- **Work request**
Your task is to copy every line of the entries that holds the word "validate".

Pictures paired with source code:
:::::

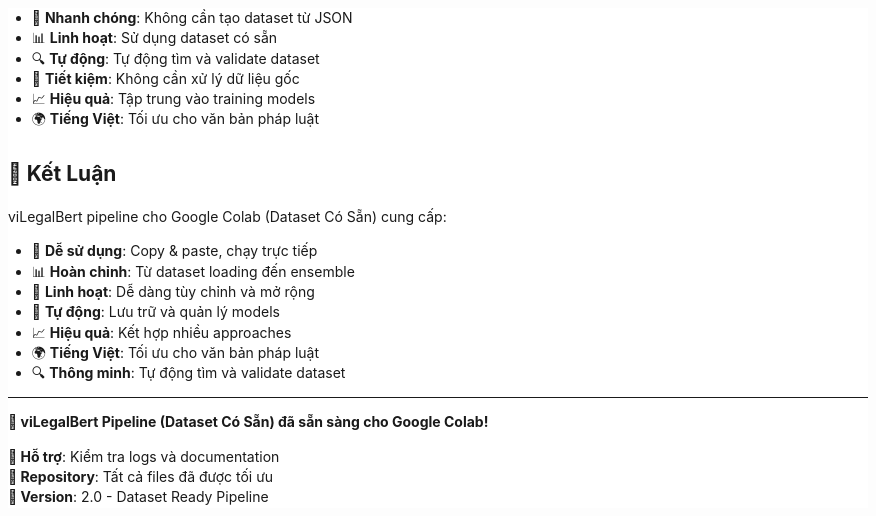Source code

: - 🚀 **Nhanh chóng**: Không cần tạo dataset từ JSON
- 📊 **Linh hoạt**: Sử dụng dataset có sẵn
- 🔍 **Tự động**: Tự động tìm và validate dataset
- 💾 **Tiết kiệm**: Không cần xử lý dữ liệu gốc
- 📈 **Hiệu quả**: Tập trung vào training models
- 🌍 **Tiếng Việt**: Tối ưu cho văn bản pháp luật

## 🎉 **Kết Luận**

viLegalBert pipeline cho Google Colab (Dataset Có Sẵn) cung cấp:

- 🚀 **Dễ sử dụng**: Copy & paste, chạy trực tiếp
- 📊 **Hoàn chỉnh**: Từ dataset loading đến ensemble
- 🔧 **Linh hoạt**: Dễ dàng tùy chỉnh và mở rộng
- 💾 **Tự động**: Lưu trữ và quản lý models
- 📈 **Hiệu quả**: Kết hợp nhiều approaches
- 🌍 **Tiếng Việt**: Tối ưu cho văn bản pháp luật
- 🔍 **Thông minh**: Tự động tìm và validate dataset

---

**🚀 viLegalBert Pipeline (Dataset Có Sẵn) đã sẵn sàng cho Google Colab!**

**📧 Hỗ trợ**: Kiểm tra logs và documentation  
**🔗 Repository**: Tất cả files đã được tối ưu  
**📅 Version**: 2.0 - Dataset Ready Pipeline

:::::

- **Exercise response**
- 🔍 **Tự động**: Tự động tìm và validate dataset
- 🔍 **Thông minh**: Tự động tìm và validate dataset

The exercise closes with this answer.